Le rapport explique les mécanismes de la perturbation endocrinienne sur les organismes, humains et animaux, et décrit les effets néfastes sur ces organismes.
Il demande la poursuite des recherches pour identifier ces substances provoquant les effets décrits.
Une mise à jour des connaissances est effectuée en 2012 et les effets néfastes sont listés :
Fonctions reproductives / endocrines | Système cardio-pulmonaire |
Cancer du sein / de la prostate Endométriose Infécondité Diabète / syndrome métabolique Puberté précoce Obésité | Asthme Maladies cadiaques / hypertension Accidents vasculaires cérébraux |
Fonctions immunitaires/ auto-immunitaires | Système cérébral/nerveux |
Sensibilité aux infections Maladies auto-immunes | Maladie d'Alzheimer Maladie de Parkinson TDAH /difficultés d'apprentissage |
Ils ont des usages multiples : certains sont uniquement employés lors des processus industriels, d’autres sont présents dans des produits de consommation courante, des produits phytopharmaceutiques, des biocides ou des médicaments.

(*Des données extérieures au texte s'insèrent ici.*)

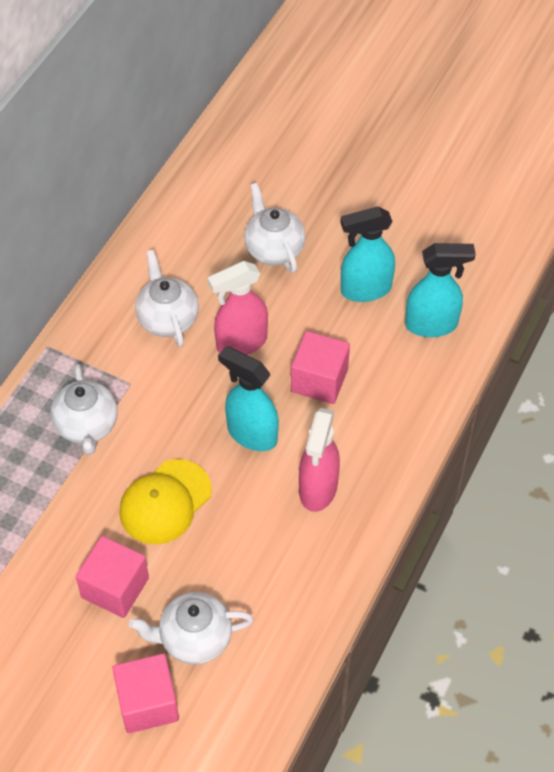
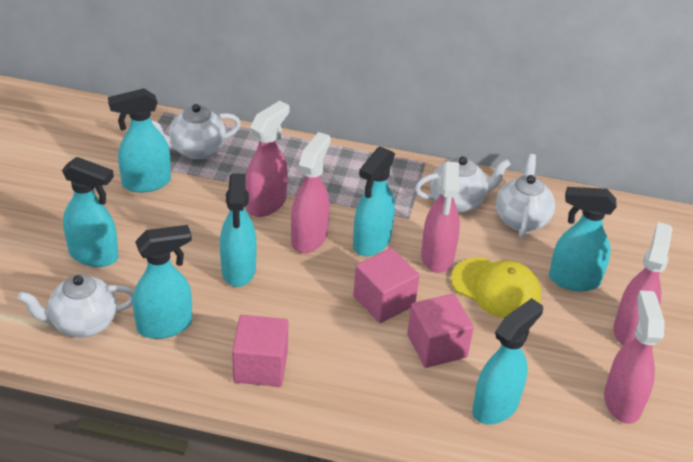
pink spray bottle: 2 -> 5
turquoise spray bottle: 3 -> 7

Il n’y a pas de définition des PE dans REACH. Les exigences en matière d’évaluation des substances par rapport à ce critère sont assez succinctes.
Ils peuvent toutefois être proposés à l’inscription à la liste de l’article 59 menant à l’inscription à l’annexe XIV.
REACH renvoie sur les évaluations effectuées dans le cadre des règlements biocides et phytopharmaceutiques. Ainsi, pour l’évaluation des produits biocides, le règlement 2017/2100 et, pour les produits phytopharmaceutiques, le règlement 2018/605, définissent des critères scientifiques pour la détermination des propriétés perturbant le système endocrinien. Et, dans ce cadre également, les substances actives sont évaluées.
La mention du caractère perturbateur endocrinien doit figurer dans la FDS du produit, aux rubriques suivantes et dans les conditions et modalités précisées :
L’annexe XIV comprend actuellement 7 substances identifiées comme PE, dont les phtalates.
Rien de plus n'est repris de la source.